Report: PSU officials covered up abuse

    The results of an internal investigation at Penn State University released last week offered a scathing look at seeming widespread collusion to cover up the Jerry Sandusky sex-abuse scandal.

    After a nearly eight-month investigation, a team of officials led by the former director of the Federal Bureau of Investigation found that a vast collection of Penn State officials, including famed former football coach Joe Paterno, turned a blind eye to Sandusky’s wrongdoing.

    Sandusky was convicted last month of dozens of counts of sexual abuse after 10 men came forward to report that they had been abused as boys by the former PSU football official.

    Shortly after the admissions were made last fall, the university fired a number of officials who were believed to have had knowledge of the allegations, including Paterno, who died in January.
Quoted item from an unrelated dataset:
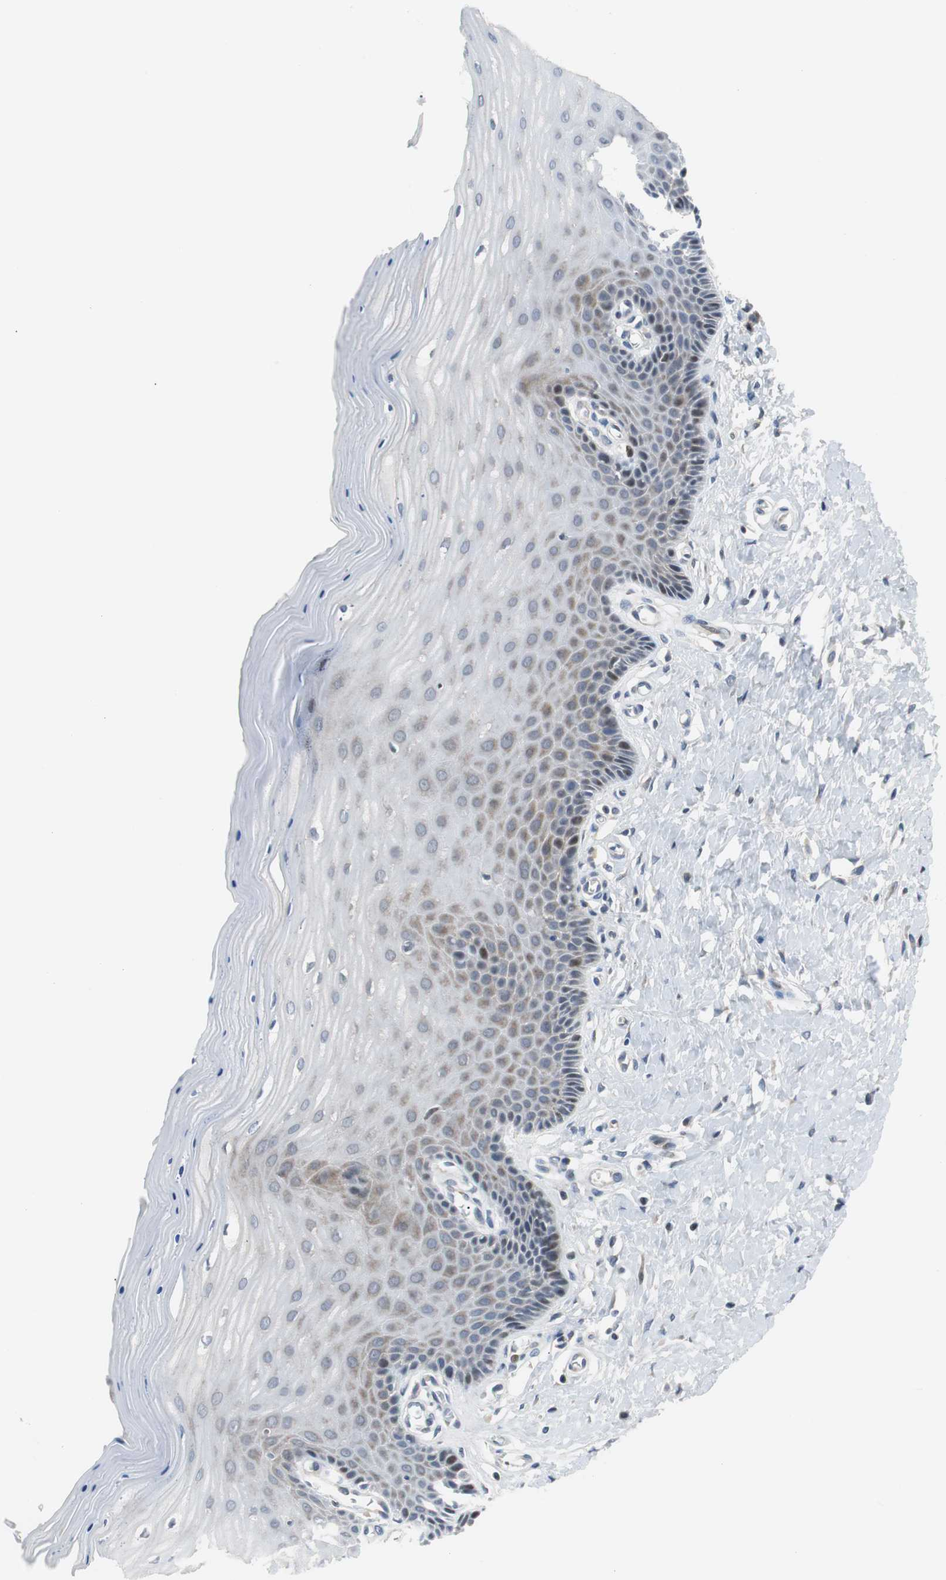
{"staining": {"intensity": "moderate", "quantity": "<25%", "location": "nuclear"}, "tissue": "cervix", "cell_type": "Glandular cells", "image_type": "normal", "snomed": [{"axis": "morphology", "description": "Normal tissue, NOS"}, {"axis": "topography", "description": "Cervix"}], "caption": "Moderate nuclear positivity for a protein is identified in about <25% of glandular cells of unremarkable cervix using immunohistochemistry.", "gene": "MAP2K4", "patient": {"sex": "female", "age": 55}}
    The nearly 300-page report, based on more than 400 interviews and compiled by Louis Freeh, details that Penn State officials were aware of Sandusky’s discretions for the past 14 years.

    The report stated that Paterno and former president Graham Spanier, as well as former vice president Gary Schultz and athletic director Tim Curley — who are facing perjury charges from the scandal — were aware that Sandusky was being investigated in 1998 by a number of law-enforcement agencies that were looking into allegations of his inappropriate behavior with young boys.

    When an allegation of abuse arose in 2001, however, the four elected not to notify police.

    “Four of the most powerful people at the Pennsylvania State University failed to protect against a child sexual predator harming children for over a decade,” the report said. “These men concealed Sandusky’s activities from the Board of Trustees, the university community and authorities. They exhibited a striking lack of empathy for Sandusky’s victims.”

    The findings include a string of emails among the four in which they determined it would be “more humane” for university officials to handle the allegation — in which an assistant coach witnessed Sandusky sexually assaulting a child — internally, rather than reporting it to police.

    None of the four targets of the report were interviewed by Freeh or his associates.

    The renown of the university’s football program could be related to the lack of action, the report speculated, as the pervasive culture among the Penn State community was one that would have discouraged negative publicity for the team.

    One janitor interviewed for the report told investigators he saw Sandusky performing oral sex on a boy in a university shower but declined to report the incident for fear of reprisal.

    The university’s handling of the scandal is being investigated by the U.S. Department of Education and the National Collegiate Athletic Association.

    The PSU Board of Trustees met last week to review the report, which it commissioned, and its spokesperson said the university “accepts full responsibility” for its missteps.